Well anarchic institutions like Wikipedia, that are run informally be regular folks rather than formally by experts, don’t get much respect. Shapiro points out in his article that there are a fair amount of teachers that he works with discourage their students from using Wikipedia as a source, but he does not share their concern, saying…

Like any encyclopedia, the online resource Wikipedia is not a perfect reference guide; however, it is an excellent place for students to start the research process and has immense pedagogical value for teachers.

My son Eric, who left school at age 14 and continued pursuing his education on his own, became very versed in current events, history and other areas of knowledge by reading the online edition of the New York Times every day and looking up anything he read that caught his interest on Wikipedia, drilling down from article to article until he was satisfied he understood.

Speaking to its veracity relative to a traditional encyclopedia written by paid experts…

A recent study, published in Nature, showed that for every four errors found in Wikipedia, there were three errors found in the Encyclopedia Britannica. Yet that study was conducted in 2005, and since then those same Wikipedia entries have been subjected to intense online scrutiny. Each entry is assigned a discussion board to resolve disputes, and particularly contentious battles can be resolved by “admins.” These online arguments can actually improve the quality of the information.

That last statement by the author speaks to the possibility that a reference maintained by an informal (anarchic) web of volunteers can be better than one traditionally maintained. Going into more detail on this point he says…

When I worry about the accuracy of the information, I can check the citations (which are also hyperlinked) to separate fact from fiction. But in general, I don’t worry. After all, if people volunteer their free time to share their passions — whether it is for football or physics — chances are they know their stuff. Take the example of Vaughan Bell, a neuropsychologist at London’s Institute of Psychiatry. He has continually reworked the Wikipedia entry on schizophrenia, not because he is paid to do so, but rather because he is passionate about the topic.

Here the anarchic volunteer model may in fact be superior in our modern wired world, because it engages the passions of the people most interested in the topic around the world.
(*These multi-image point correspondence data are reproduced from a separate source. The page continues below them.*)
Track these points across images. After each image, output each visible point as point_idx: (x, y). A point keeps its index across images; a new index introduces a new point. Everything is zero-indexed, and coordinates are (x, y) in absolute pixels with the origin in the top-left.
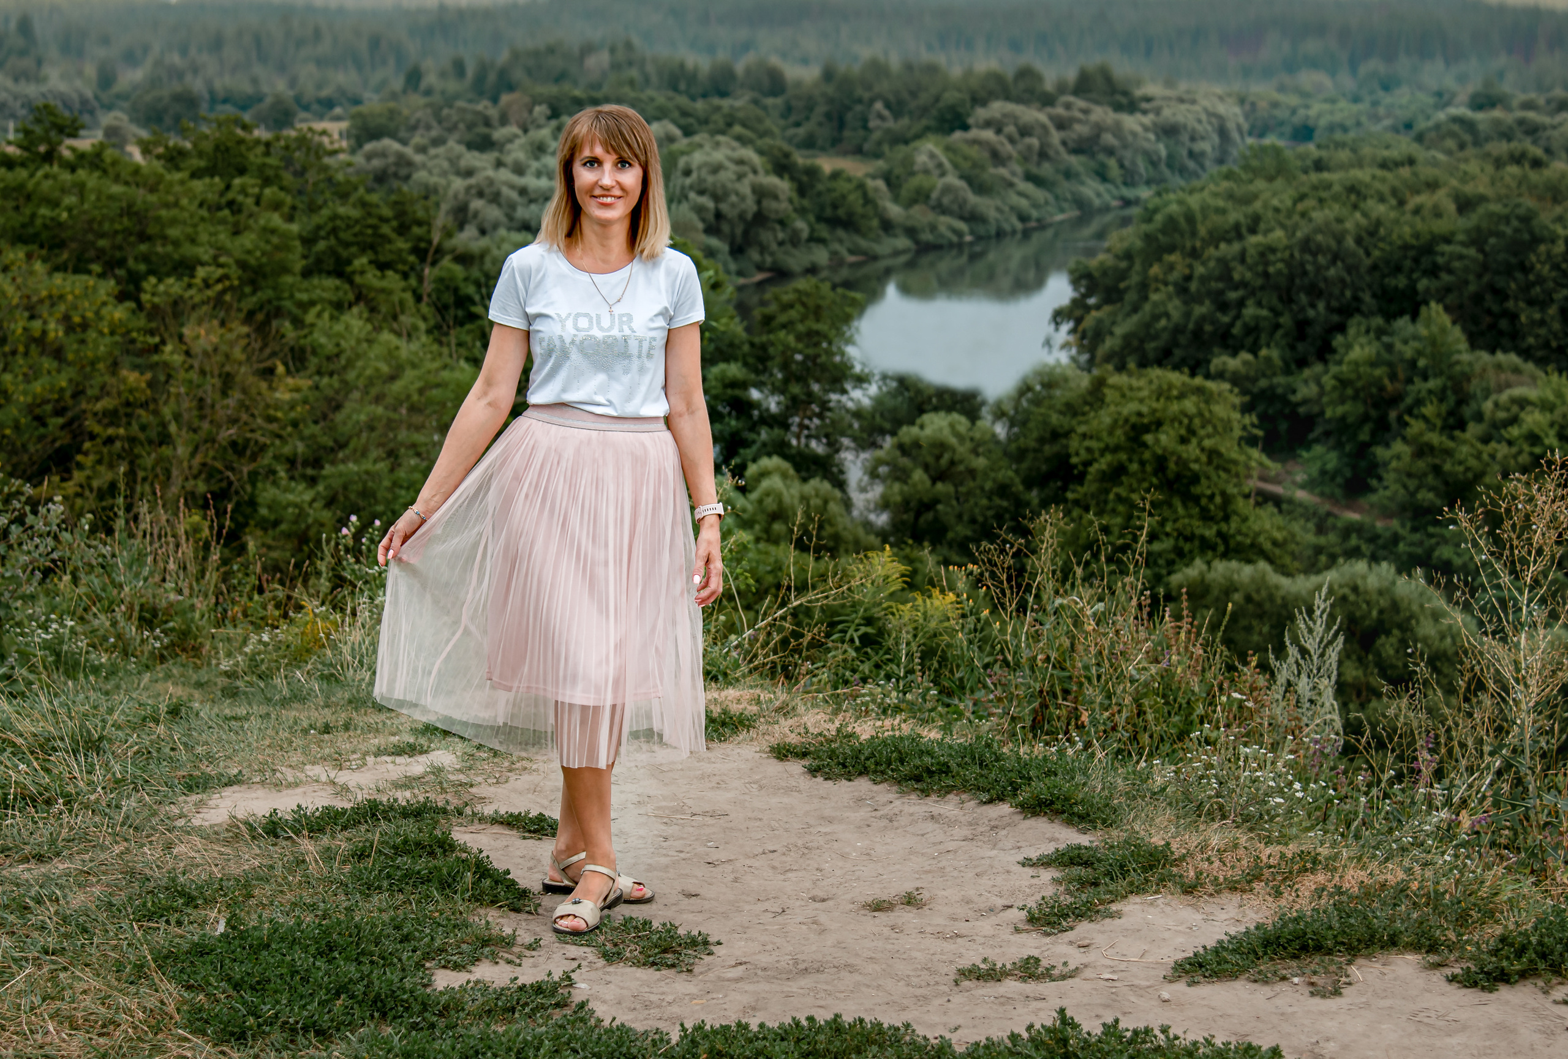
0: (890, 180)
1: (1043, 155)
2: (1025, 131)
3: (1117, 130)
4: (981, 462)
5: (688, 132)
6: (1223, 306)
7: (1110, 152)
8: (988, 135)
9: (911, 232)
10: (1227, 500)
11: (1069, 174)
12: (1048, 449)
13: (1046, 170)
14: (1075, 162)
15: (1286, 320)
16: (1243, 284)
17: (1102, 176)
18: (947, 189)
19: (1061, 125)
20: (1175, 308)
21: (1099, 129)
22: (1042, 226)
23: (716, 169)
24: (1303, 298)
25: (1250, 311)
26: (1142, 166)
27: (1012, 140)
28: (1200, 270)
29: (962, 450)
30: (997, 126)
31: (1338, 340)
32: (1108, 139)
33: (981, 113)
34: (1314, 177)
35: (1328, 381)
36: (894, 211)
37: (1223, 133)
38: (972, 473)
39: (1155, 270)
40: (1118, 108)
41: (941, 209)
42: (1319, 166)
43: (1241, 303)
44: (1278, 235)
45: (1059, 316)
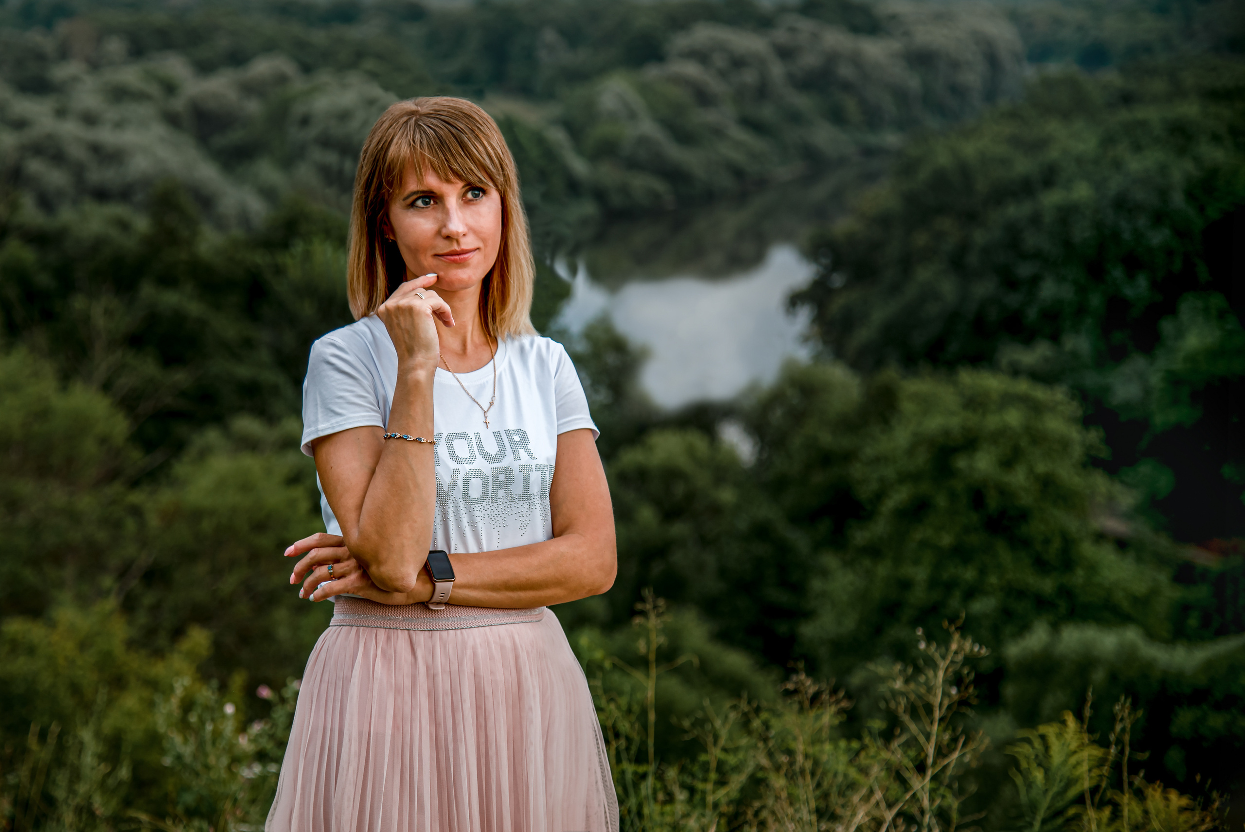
0: (573, 128)
1: (763, 91)
2: (738, 62)
3: (856, 60)
4: (727, 496)
5: (307, 69)
6: (1011, 283)
7: (847, 87)
8: (691, 69)
9: (600, 195)
10: (1068, 543)
11: (795, 118)
12: (819, 478)
13: (767, 112)
14: (802, 102)
15: (1096, 300)
16: (1037, 255)
17: (837, 117)
18: (643, 141)
19: (785, 53)
20: (948, 288)
21: (832, 59)
22: (762, 183)
23: (344, 116)
24: (1117, 273)
25: (1049, 290)
26: (888, 105)
27: (722, 74)
28: (979, 237)
29: (702, 479)
30: (701, 56)
31: (1167, 326)
32: (845, 71)
33: (681, 41)
34: (1124, 115)
35: (1155, 379)
36: (579, 166)
37: (992, 60)
38: (716, 510)
39: (921, 239)
40: (855, 29)
41: (633, 164)
42: (1127, 99)
43: (1035, 281)
44: (1082, 191)
45: (794, 300)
Could this be an evolutionary model for our human race, moving from hierarchical institutions of top-down control toward more informal self-forming organizations based on love, the love of knowledge? Moving from Britannica to Wikipedia?

Even the Britannica cannot deny the value of online contributors, since its editors recently allowed their online encyclopedia to be modified by readers (although reader edits must go through a review board).

Wikipedia is just one example of a new generation of institutions that the anarchic Internet can spawn, harnessing the power of caring individuals all around the world and substituting un-paid volunteer passion for paid expertise.

This piece is more a rumination than a solidly argued position piece. But given my biases as a right-brained non-linear thinker, activist, and a person with a love of improvisation and not doing the same thing the same way twice, I like anarchism as a very useful governance model moving forward into this new century. Not perhaps for countries or such geographic entities, but maybe for the kind of emerging knowledge infrastructure that may mark this new information era.